Specific Design Considerations
The scale of investment in plant equipment does not often allow for the building of redundancy into systems. For the compressor industry, the requirement of the near-permanent availability of compressors greatly affects critical components such as dry gas seals. The reliability of these components is dependent on how they are operated, the seal technology and the materials used. In special large-diameter, dry gas seal applications, it is typically slow roll conditions, compressor train coast-down and low compressor suction pressures that present the greatest challenge.
Dry Gas Seals
If the seal faces are separated by the pressure differential across the seal, only hydrostatic lift takes place. This will occur when the opening force of the pressure between the seal faces is slightly greater than the closing force of the seal. The pressure that builds from the shallow grooves in the rotating seat separates the seal faces. The spring force and the friction of the secondary sealing element mostly determine the low-pressure closing force of the seal.

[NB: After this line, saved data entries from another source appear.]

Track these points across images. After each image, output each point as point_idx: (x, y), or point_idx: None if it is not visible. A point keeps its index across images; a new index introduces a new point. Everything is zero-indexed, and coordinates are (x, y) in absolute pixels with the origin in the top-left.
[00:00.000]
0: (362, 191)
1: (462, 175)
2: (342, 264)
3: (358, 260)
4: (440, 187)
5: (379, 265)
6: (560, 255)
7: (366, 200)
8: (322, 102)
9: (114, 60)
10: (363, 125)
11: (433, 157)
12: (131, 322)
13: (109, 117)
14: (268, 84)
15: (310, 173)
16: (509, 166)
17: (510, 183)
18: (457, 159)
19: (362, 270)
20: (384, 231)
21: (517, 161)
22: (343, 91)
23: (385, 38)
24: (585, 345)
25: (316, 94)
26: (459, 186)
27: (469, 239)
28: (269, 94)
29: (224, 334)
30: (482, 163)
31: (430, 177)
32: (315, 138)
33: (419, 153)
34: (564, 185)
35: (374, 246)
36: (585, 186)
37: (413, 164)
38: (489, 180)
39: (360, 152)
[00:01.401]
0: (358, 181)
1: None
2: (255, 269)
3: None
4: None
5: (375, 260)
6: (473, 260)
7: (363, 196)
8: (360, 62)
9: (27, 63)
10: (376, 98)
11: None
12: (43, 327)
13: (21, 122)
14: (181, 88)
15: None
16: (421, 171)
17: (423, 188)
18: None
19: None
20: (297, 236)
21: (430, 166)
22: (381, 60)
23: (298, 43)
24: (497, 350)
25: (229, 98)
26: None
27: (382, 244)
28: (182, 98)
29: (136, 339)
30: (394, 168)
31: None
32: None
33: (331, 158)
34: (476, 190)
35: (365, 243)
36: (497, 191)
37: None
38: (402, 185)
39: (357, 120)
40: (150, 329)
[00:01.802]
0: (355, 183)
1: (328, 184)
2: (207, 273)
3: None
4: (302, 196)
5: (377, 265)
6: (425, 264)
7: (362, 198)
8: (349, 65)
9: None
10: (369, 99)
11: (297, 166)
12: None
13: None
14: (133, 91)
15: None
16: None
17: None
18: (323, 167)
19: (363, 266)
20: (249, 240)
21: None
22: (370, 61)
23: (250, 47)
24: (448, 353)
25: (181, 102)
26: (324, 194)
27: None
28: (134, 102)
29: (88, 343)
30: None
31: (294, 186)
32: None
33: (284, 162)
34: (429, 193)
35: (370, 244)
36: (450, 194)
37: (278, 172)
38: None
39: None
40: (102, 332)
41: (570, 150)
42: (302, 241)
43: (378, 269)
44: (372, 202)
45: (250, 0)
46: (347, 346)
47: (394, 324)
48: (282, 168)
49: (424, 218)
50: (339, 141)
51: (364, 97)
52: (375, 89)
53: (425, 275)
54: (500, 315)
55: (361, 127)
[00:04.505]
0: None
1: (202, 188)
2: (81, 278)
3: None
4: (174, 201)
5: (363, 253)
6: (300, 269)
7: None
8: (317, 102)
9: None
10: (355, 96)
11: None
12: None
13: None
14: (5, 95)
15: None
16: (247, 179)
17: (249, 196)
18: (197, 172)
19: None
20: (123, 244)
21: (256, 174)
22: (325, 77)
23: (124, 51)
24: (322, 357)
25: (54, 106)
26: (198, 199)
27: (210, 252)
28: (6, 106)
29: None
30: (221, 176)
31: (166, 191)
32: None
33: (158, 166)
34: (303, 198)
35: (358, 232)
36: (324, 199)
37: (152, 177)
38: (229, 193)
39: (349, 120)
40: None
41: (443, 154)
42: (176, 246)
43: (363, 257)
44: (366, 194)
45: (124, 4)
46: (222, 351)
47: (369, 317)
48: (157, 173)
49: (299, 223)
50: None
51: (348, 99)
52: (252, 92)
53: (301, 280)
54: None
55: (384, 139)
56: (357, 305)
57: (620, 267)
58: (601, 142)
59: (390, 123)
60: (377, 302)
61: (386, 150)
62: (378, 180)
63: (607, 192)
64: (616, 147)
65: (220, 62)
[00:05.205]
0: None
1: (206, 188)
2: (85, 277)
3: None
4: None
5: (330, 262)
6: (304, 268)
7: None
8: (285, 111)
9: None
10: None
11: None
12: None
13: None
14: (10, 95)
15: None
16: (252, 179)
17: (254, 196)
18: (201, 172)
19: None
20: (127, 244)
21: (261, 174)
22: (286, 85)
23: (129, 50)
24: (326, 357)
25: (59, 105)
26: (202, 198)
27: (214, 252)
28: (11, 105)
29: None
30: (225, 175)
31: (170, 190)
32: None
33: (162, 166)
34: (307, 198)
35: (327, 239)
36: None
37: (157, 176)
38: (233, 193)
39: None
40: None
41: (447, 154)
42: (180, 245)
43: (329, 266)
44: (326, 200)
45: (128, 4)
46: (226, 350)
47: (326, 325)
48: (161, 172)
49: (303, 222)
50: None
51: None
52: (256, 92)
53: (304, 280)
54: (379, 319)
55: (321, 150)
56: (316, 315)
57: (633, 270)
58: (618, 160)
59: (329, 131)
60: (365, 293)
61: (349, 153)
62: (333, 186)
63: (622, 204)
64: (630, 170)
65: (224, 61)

In any case, for a certain period, while the seal faces are not completely separated, asperity contacts occur first and as the speed approaches 0 RPM, the surfaces contact fully.
By lowering the axial load, the touchdown speed is reduced. Therefore, contacts occur on a much lower energy transfer in the tribological system, where neither surface polishing nor wear occur. This contributes to an increase in seal reliability and robustness.
Contacting Slow Roll Conditions
Some of the large-diameter applications use compressor drivers, mainly steam turbines, which require specific attention in the cooling process after shut down and in the heating process before start up, to avoid uneven and rapid temperature gradients in the shaft. With a slow-turning process shaft, permanent shaft bending can be avoided.
For the dry gas seals, two different slow roll conditions should be considered: 1) slow roll without hydrodynamic seal separation; 2) slow roll with hydrodynamic seal separation.
The second case will not be discussed in detail; the upper speed limit is given by the compressor design and should be lower than the speed the compressor requires to produce head. The lower speed limit for this case is given by the hydrodynamic lift-off capabilities of the dry gas seal. This is in the area of approximately 1m/s tip speed at the outside diameter of the seal rotor.
In this case, special precautions should be taken to maintain positive pressure differentials across both the inboard and the outboard seal. The positive-pressure differential will avoid backpressure conditions for both seal stages and provide sufficient aerostatic lift-off. This lift-off is required for film stabilization during slow-roll and transient operating conditions. The clean gas flow to the process side is relatively high.
As an alternative, a single-seal configuration, as shown in Figure 3, provides a simpler and more robust seal and system solution. The inboard seal continually provides the necessary minimum positive pressure differential by the clean gas. The clean gas flow and, subsequently, the internal compressor mass flow losses are minimized. From a safety aspect, the barrier seal is capable of handling the full process pressure differential even in dynamic conditions. In the unlikely event of a seal failure, the compressor can be safely shut down.
Future Sealing Solutions
Over the last decade, the shaft size of turbo compressor units for LNG applications has increased significantly. Current projections indicate that further increases in scale will continue to increase compressor efficiency and reduce production costs. Key to success is working with a seal manufacturer who has made investments in reliable, large-diameter sealing solutions.